In League of Legends, a common complaint is that no one ever wants to play support. Let’s analyze this: There are 115 champions in League. Of those, nine are listed as “Support” within the game, and 12 are listed by one of the top players of the game (here: http://blog.ibuypower.com/2013/08/chausters-conventional-support-rundown/). Somewhere less than 10% of the available champions are Support, and of them, half are spellcasting women. Tropes aside, if “spellcasting lady” isn’t your player fantasy, you’re SOL.

If you make a game where you satisfy a wide enough variety of player fantasies for all of your roles, I suspect you’ll see a good distribution of your roles. What this means, more than anything, is options. Don’t abolish the foundation, give many, many ways of fulfilling it. If I can be creative with how I fit into a team, it will be much more satisfying than playing something I don’t like just to fit into the team, or worse, not having the team at all.

It’s on the Designers

Hundreds of years of team-based games tells me this: don’t throw the baby out with the bathwater. A team should become more than the sum of its parts, and whatever paradigm you come up with to accomplish this, that is the core.
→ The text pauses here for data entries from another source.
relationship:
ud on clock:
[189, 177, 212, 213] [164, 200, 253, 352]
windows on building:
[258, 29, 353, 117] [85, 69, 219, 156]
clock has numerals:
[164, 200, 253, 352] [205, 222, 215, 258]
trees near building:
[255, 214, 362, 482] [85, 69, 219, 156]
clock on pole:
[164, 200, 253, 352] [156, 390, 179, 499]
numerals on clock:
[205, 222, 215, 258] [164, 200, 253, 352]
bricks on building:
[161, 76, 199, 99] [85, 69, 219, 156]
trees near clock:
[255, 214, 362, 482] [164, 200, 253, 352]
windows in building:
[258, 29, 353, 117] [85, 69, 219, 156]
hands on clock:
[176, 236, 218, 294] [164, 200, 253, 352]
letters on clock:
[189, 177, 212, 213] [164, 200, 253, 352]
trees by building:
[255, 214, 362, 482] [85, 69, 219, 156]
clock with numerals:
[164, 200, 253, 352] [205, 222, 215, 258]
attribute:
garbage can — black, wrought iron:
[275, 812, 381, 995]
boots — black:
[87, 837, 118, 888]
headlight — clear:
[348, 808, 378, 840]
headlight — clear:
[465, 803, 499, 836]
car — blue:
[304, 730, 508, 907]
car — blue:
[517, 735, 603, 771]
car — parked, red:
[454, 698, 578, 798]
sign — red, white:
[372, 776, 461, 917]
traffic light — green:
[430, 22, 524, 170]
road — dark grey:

Designers are in the position of fulfilling player fantasies, and making sure that the player fantasies they create satisfy the roles they make for their game, and are distributed enough to make sure enough options exist for every role. Let me play a mage tank, and a rogue healer, and a platewearing stealther. It’s what design is for—creativity.

1 thought on “A Class Is…”

  1. Excellent post! I posted something similar as comment on another blog but you did the full shebang!

    When someone says I don’t want trinity or roles in MMO they should ask themselves how would a game of football (the European one!) be like if everyone played the roles of a striker!! It actually happens in children playgrounds and it not pretty! So those who are asking for role less MMOs are really asking for children playgrounds!